- EXERCISE AIM: Write the next part of the essay about how medical educators talk about illness, picking up after its last sentence.
── EXTRACTED TEXT ──
However, sensitivity in the way we speak about illness shouldn’t be isolated to the bedside. Throughout my time in preclinical medical education, I have often found myself questioning the language used to inform our learning and patient care as future physicians.

“Do you know why we call it cisplatin?” A guest lecturer asked my class during our discussion of the role of antiemetics in cancer treatment. “Because the vomit splatters against the wall with this drug. It’s that powerful.” She then went into the appropriate antiemetic regimen, but it was what she said next that struck me.

“I don’t know about you, but I don’t like puke. So, we give these drugs because we don’t want the patient puking on us. And your nurses and pharmacists, they don’t want the patient puking on them either.”

Stunned, I looked around the room to see if any of my classmates had been as impacted by this statement as I was, yet no one seemed off-kilter. Even discussing this with friends after class, none admitted that it caught their attention. Understandably, the purpose was to cement the importance of antiemetics. After all, certainly no one wants to be vomited on; however, this is not, or at least, should not be the reason we give them. The moment we take the focus off our patient — in this case a miserably nauseated cancer patient — and instead shift it to ourselves, we are in the wrong. We have become the problem.
───
── DATA SUPPLIED ──
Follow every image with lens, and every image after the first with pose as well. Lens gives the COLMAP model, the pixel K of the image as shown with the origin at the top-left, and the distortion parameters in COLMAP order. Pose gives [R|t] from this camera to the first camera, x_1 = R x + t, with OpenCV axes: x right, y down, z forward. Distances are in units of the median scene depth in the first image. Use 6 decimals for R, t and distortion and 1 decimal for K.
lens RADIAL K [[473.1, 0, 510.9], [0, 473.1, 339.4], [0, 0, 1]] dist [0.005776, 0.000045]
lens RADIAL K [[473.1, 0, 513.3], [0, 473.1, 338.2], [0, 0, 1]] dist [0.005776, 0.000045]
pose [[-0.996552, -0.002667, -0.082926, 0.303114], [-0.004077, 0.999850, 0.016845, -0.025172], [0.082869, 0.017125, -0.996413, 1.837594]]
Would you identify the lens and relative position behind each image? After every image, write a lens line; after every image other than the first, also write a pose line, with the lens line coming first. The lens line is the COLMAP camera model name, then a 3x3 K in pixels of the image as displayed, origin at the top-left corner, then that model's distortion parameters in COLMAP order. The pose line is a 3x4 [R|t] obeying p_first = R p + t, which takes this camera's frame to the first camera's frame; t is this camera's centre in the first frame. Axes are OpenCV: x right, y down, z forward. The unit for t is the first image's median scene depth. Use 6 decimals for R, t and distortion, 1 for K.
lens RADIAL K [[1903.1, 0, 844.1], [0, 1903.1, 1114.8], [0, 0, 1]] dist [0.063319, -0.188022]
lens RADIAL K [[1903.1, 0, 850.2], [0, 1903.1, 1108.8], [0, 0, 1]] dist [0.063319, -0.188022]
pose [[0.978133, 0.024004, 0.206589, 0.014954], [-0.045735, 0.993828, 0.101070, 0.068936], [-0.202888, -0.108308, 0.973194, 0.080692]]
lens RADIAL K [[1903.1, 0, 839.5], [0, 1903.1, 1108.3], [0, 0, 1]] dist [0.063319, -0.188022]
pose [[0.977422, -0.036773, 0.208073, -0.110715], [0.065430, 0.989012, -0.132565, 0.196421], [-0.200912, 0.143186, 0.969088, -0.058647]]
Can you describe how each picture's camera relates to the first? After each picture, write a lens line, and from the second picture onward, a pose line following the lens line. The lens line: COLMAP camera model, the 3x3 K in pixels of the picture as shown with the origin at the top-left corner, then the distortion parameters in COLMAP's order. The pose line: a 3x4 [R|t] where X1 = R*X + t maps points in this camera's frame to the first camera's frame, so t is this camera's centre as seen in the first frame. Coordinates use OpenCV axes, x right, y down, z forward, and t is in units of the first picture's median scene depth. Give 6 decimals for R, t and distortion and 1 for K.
───
- TASK RESPONSE:
Another moment that stands out in my mind took place during our rheumatology block, in which lupus jokes, references, and memes were a dime a dozen. When we finally got to the lupus lecture, the phrase “yay lupus” was said repeatedly. As a lupus patient, I am undoubtedly more attuned to these comments. Yet, in this instance, I had several peers approach me to check in; as future physicians but also friends, they too had felt that such comments trivialized a very serious disease. While these subtle comments no longer bother me, they can be harmful when spoken in the presence of those under our care. In fact, in a study by Lown et al., only half of patient respondents felt they generally received compassionate care. This large disparity worsens patient-physician relationships and overall health outcomes, leaving lasting negative impacts.

As a patient-learner, I am used to hearing these phrases, whether it be in class or at my own appointments. I am used to being called a “cool,” “interesting,” or any iteration of such, case. In fact, I too have felt this way when hearing a heart murmur for the first time or learning about life-saving CAR-T cell therapy. I think it’s appropriate, and even good, to feel excited or invigorated about our patients and their disease processes, but I do believe that there is room for more awareness around the language we craft when discussing and especially teaching these things.

I had a swim coach who used to say “practice makes permanent.” Thus, the attitudes and phrases we learn during our medical education and frequently use with colleagues can easily spill into patient care and cause harm. Being mindful of the language we use is a small change yet has a rippling impact.

I often think back to Tom’s parents — his father’s quiet steadiness, his mother’s raw honesty — and the connection we made through shared understanding. In that moment, what they needed was not fascination but compassion. As a fourth-year medical student at the cusp of my intern year, my goal is to always meet families with a presence that says, I see your pain, and I am here with you.

Sydney Karre is a fourth-year medical student at Wake Forest University School of Medicine. All names and identifying information have been modified to protect patient privacy.